(Beginning of Data to use)
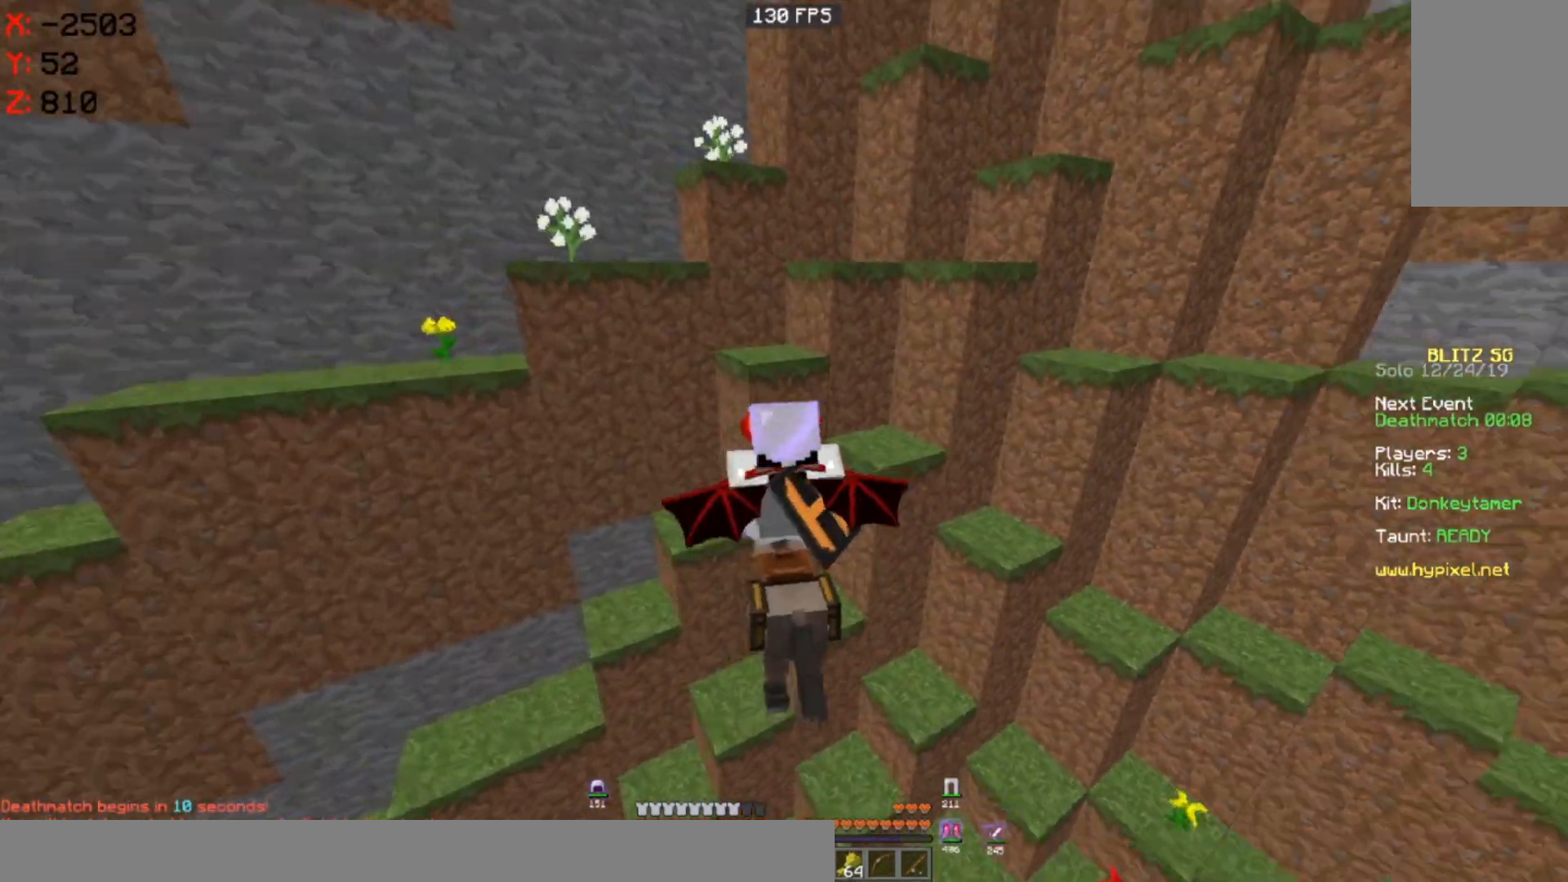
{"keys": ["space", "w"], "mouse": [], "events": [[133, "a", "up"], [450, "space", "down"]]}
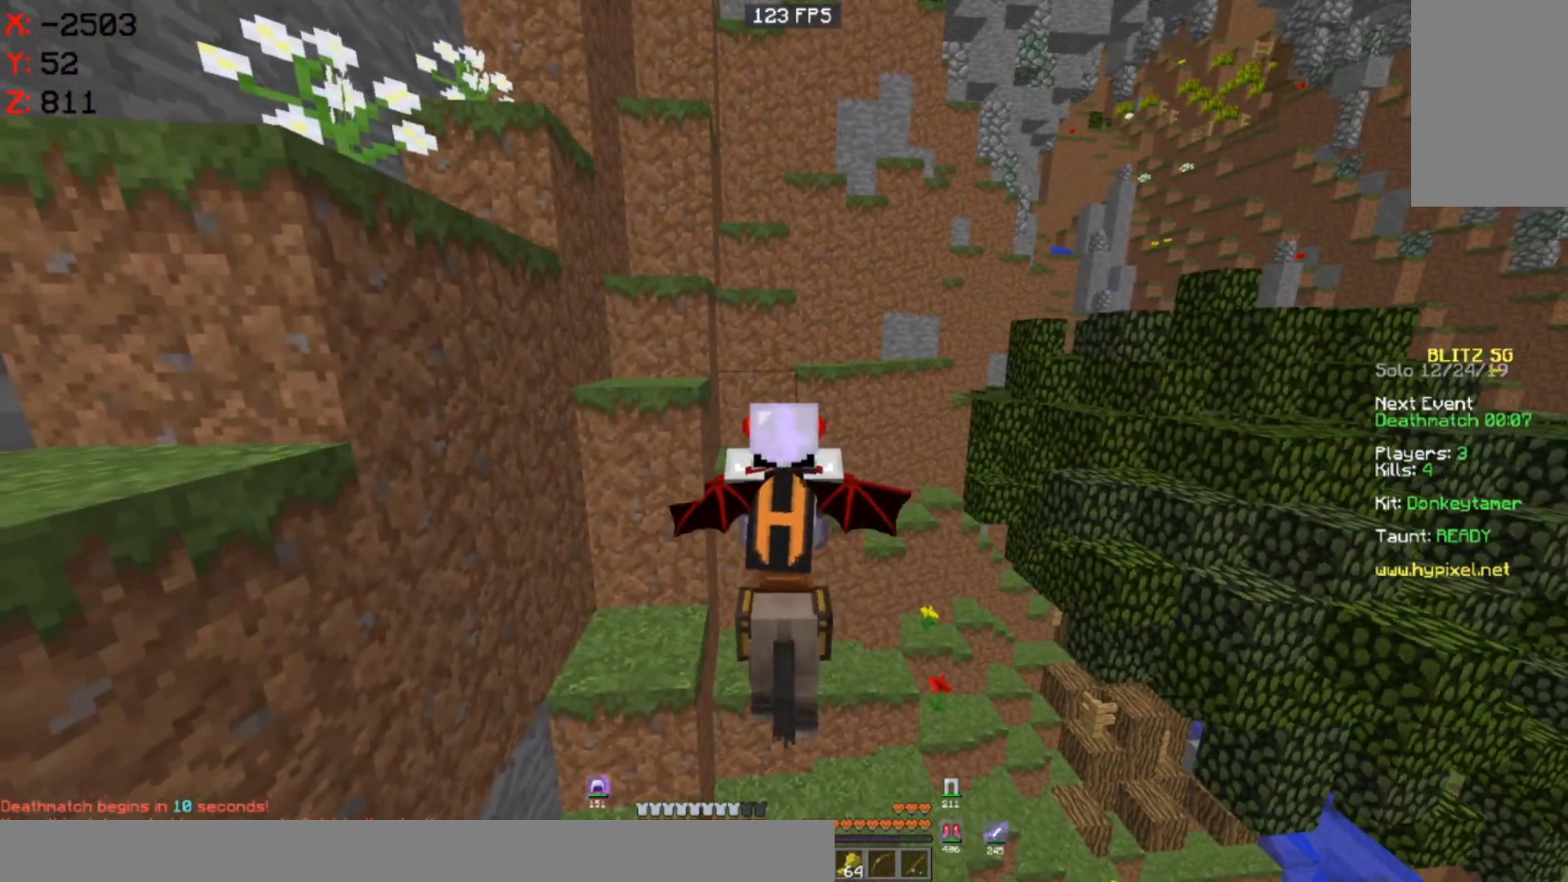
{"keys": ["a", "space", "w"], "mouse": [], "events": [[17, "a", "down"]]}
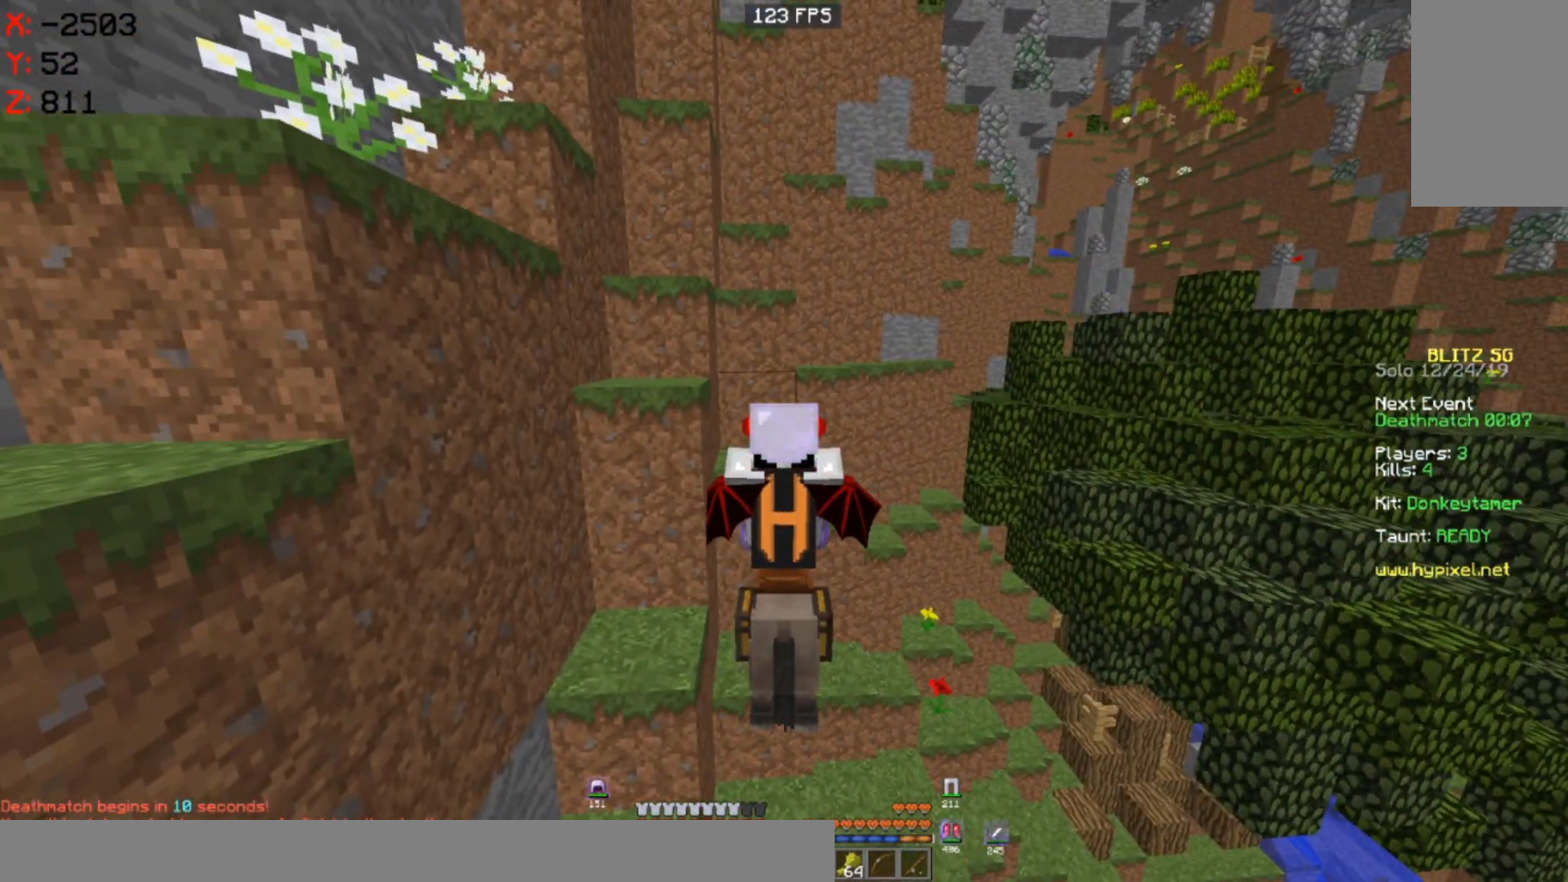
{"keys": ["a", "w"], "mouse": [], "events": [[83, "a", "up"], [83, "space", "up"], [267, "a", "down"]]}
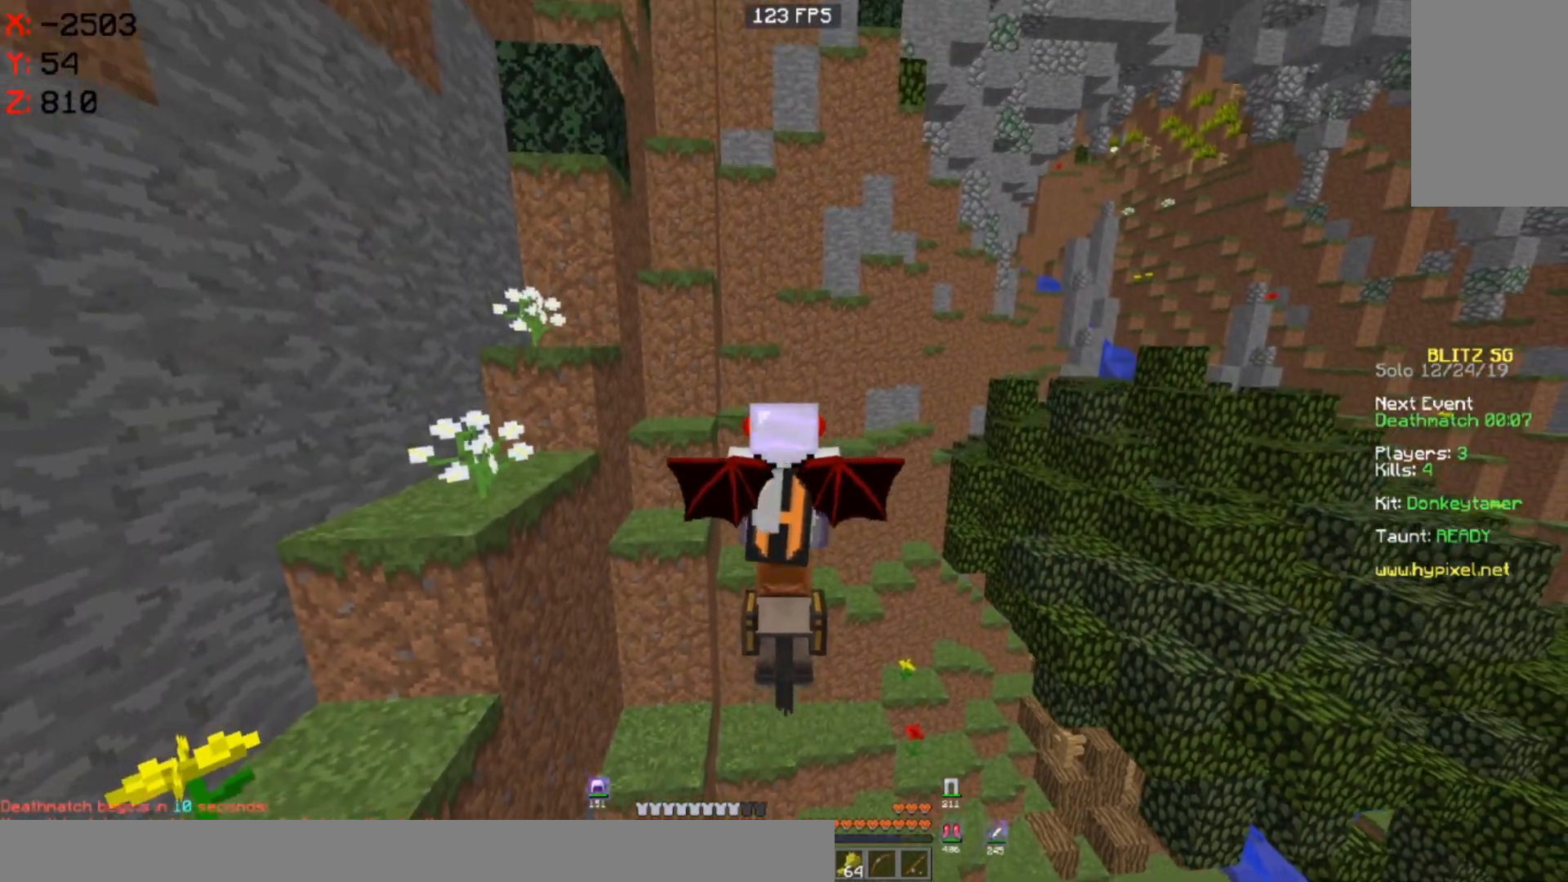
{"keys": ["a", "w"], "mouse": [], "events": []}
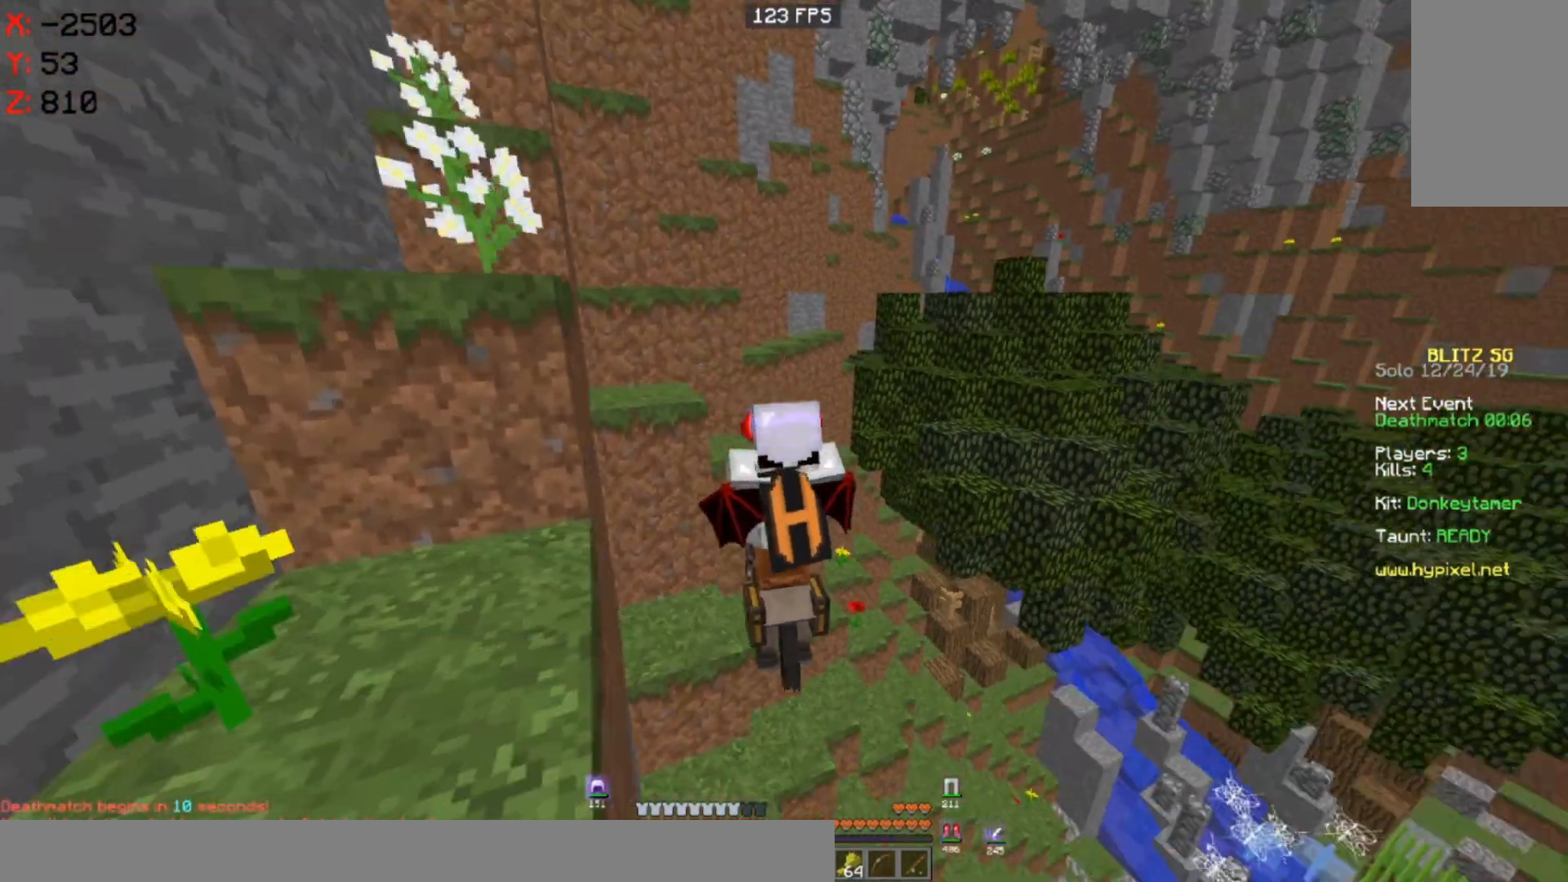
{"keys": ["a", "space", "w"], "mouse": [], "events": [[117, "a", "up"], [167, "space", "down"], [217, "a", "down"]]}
(End of Data to use)
Work instruction: What belongs in the answer is each line above, reproduced exactly, and no picture.

Response to this exercise:
{"keys": ["space", "w"], "mouse": [], "events": [[133, "a", "up"], [450, "space", "down"]]}
{"keys": ["a", "space", "w"], "mouse": [], "events": [[17, "a", "down"]]}
{"keys": ["a", "w"], "mouse": [], "events": [[83, "a", "up"], [83, "space", "up"], [267, "a", "down"]]}
{"keys": ["a", "w"], "mouse": [], "events": []}
{"keys": ["a", "space", "w"], "mouse": [], "events": [[117, "a", "up"], [167, "space", "down"], [217, "a", "down"]]}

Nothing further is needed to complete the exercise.